Norton Sound provides primary care and hospital services for the region, Schultz said. The system operates an 18‑bed acute hospital (with a swing‑bed program), an 18‑bed long‑term care center currently being expanded to 30 beds, and clinic sites in every village. Services cited during the presentation include about 17,000 clinic visits a year, roughly 1,000 hospital admissions annually, about 13,000 patient lodging bed nights for travel to care and roughly 7,000 medical social work encounters annually.

To improve diagnosis and continuity, Norton Sound standardized screening tools (Schultz said the SLUMS instrument is used) and is integrating dementia documentation in a systemwide electronic health record so village clinic notes, Nome clinics and tertiary care are linked.
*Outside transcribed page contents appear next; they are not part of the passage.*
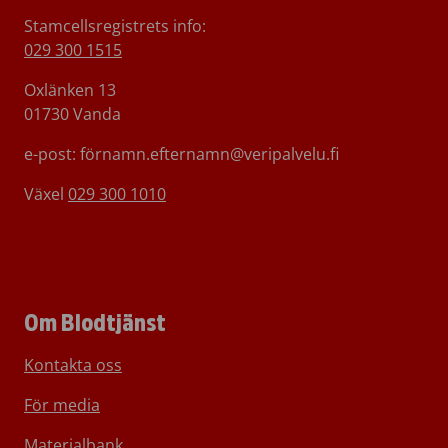
Stamcellsregistrets info:
029 300 1515
Oxlänken 13
01730 Vanda
e-post: förnamn.efternamn@veripalvelu.fi
Växel
029 300 1010
Om Blodtjänst
Kontakta oss
För media
Materialbank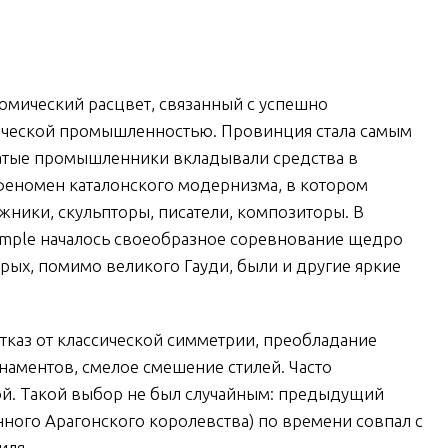
номический расцвет, связанный с успешно
ической промышленностью. Провинция стала самым
атые промышленники вкладывали средства в
 феномен каталонского модернизма, в котором
ожники, скульпторы, писатели, композиторы. В
ample началось своеобразное соревнование щедро
рых, помимо великого Гауди, были и другие яркие
каз от классической симметрии, преобладание
наментов, смелое смешение стилей. Часто
ой. Такой выбор не был случайным: предыдущий
нного Арагонского королевства) по времени совпал с
иля.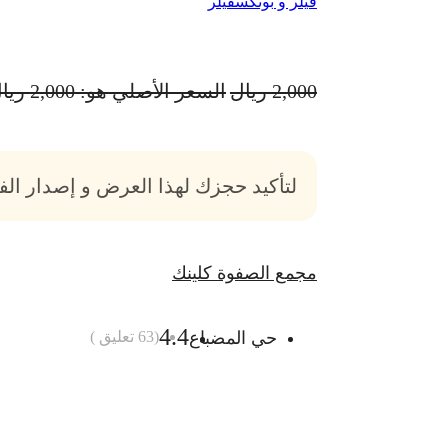
فيلر و بوتكس
فيلر
2,000
ريال
السعر الأصلي هو: 2,000 ريال.
لتأكيد حجزك لهذا العرض و إصدار ال
مجمع الصفوة كلينك
4.4
حي المضباع
(
63
تعليق )
أضف الى السلة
The program convenes a multidisciplinary team that meets monthly and evaluates at least four patients per month, Schultz said.

Schultz described direct service metrics: personal care attendants made more than 2,500 home visits in the last year and in‑home care coordinators recorded about 700 patient encounters. Through the Indian Health Service grant the program delivered about 175 hours of respite in its first year; other funding sources supplied an additional roughly 1,500 respite hours, Schultz said.
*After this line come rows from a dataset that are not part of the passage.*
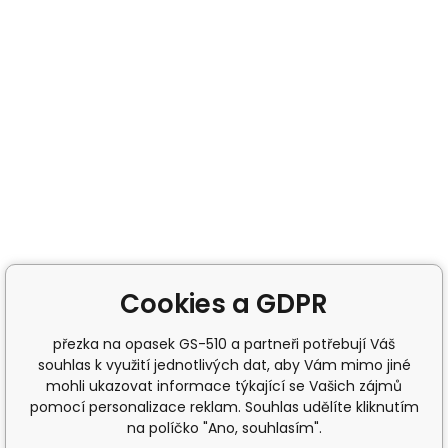
Cookies a GDPR
přezka na opasek GS-510 a partneři potřebují Váš
souhlas k využití jednotlivých dat, aby Vám mimo jiné
mohli ukazovat informace týkající se Vašich zájmů
pomocí personalizace reklam. Souhlas udělíte kliknutím
na políčko "Ano, souhlasím".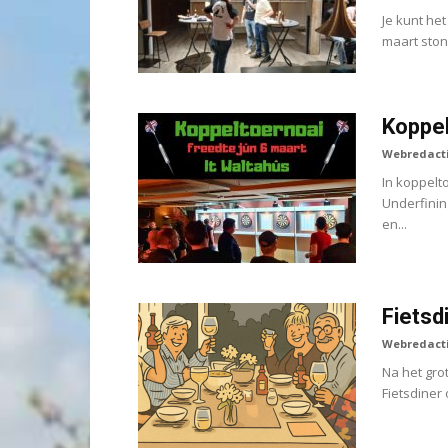
Je kunt he
maart ston
Koppel
Webredact
In koppelto
Underfinin
en...
Fietsd
Webredact
Na het gro
Fietsdiner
The presentation identified operational challenges. Telehealth and home‑based virtual visits are limited by high connectivity costs and inconsistent home internet in remote villages; clinics have better connectivity than individual homes. Workforce shortages and unfilled personal care positions limit in‑home capacity, and local construction and contractor shortages make environmental home modifications difficult. Schultz noted that five villages lack running water and sewer, which creates heavy chore needs (hauling water, removing snow, managing waste) that are essential to enabling elders to remain in place.

Schultz also cited gaps in neuropsychological testing capacity: Norton Sound lacks an on‑site psychologist for comprehensive neuropsych testing but is hiring one to begin in the coming quarter. The program uses hospital admissions under the swing‑bed program when necessary to perform evaluations when home visits are not feasible.

Schultz closed by underscoring cultural and community strengths that support elders: tribal governance with direct community representation, subsistence food sharing, multigenerational housing and community vigilance for wandering elders. She acknowledged program partners, her organization’s consumer‑directed board and Indian Health Service for the grant opportunity.

Looking ahead, Norton Sound’s stated goals include making the dementia program sustainable beyond grant funding, increasing in‑house cognitive testing capacity, improving home‑based service delivery and ensuring standardized dementia care across the continuum so “the elder to have the longest amount of time at home as possible,” in Schultz’s words.